:: Your task ::
Every entry, start to finish, should be printed verbatim without pictures.

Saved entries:
• • • • •
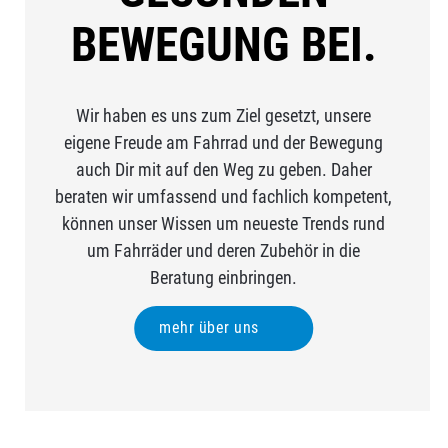
EWEGUNG BEI.
Wir haben es uns zum Ziel gesetzt, unsere
eigene Freude am Fahrrad und der Bewegung
auch Dir mit auf den Weg zu geben. Daher
beraten wir umfassend und fachlich kompetent,
können unser Wissen um neueste Trends rund
um Fahrräder und deren Zubehör in die
Beratung einbringen.
mehr über uns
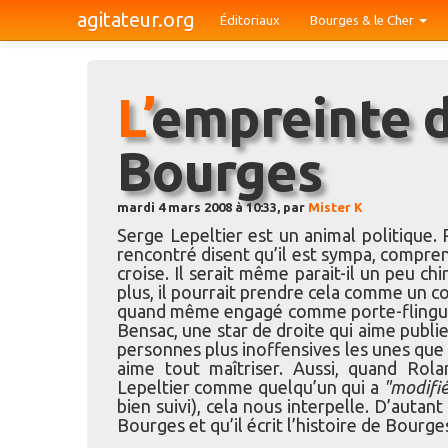
agitateur.org
Éditoriaux
Bourges & le Cher
L’empreinte de Serge Lepeltier à
Bourges
mardi 4 mars 2008 à 10:33, par
Mister K
Serge Lepeltier est un animal politique. 
rencontré disent qu’il est sympa, comprene
croise. Il serait même parait-il un peu ch
plus, il pourrait prendre cela comme un co
quand même engagé comme porte-flingue 
Bensac, une star de droite qui aime publie
personnes plus inoffensives les unes que l
aime tout maîtriser. Aussi, quand Ro
Lepeltier comme quelqu’un qui a
"modifié
bien suivi), cela nous interpelle. D’auta
Bourges et qu’il écrit l’histoire de Bourge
• • • • •
:: Solution ::
EWEGUNG BEI.
Wir haben es uns zum Ziel gesetzt, unsere
eigene Freude am Fahrrad und der Bewegung
auch Dir mit auf den Weg zu geben. Daher
beraten wir umfassend und fachlich kompetent,
können unser Wissen um neueste Trends rund
um Fahrräder und deren Zubehör in die
Beratung einbringen.
mehr über uns
agitateur.org
Éditoriaux
Bourges & le Cher
L’empreinte de Serge Lepeltier à
Bourges
mardi 4 mars 2008 à 10:33, par
Mister K
Serge Lepeltier est un animal politique. 
rencontré disent qu’il est sympa, comprene
croise. Il serait même parait-il un peu ch
plus, il pourrait prendre cela comme un co
quand même engagé comme porte-flingue 
Bensac, une star de droite qui aime publie
personnes plus inoffensives les unes que l
aime tout maîtriser. Aussi, quand Ro
Lepeltier comme quelqu’un qui a
"modifié
bien suivi), cela nous interpelle. D’auta
Bourges et qu’il écrit l’histoire de Bourge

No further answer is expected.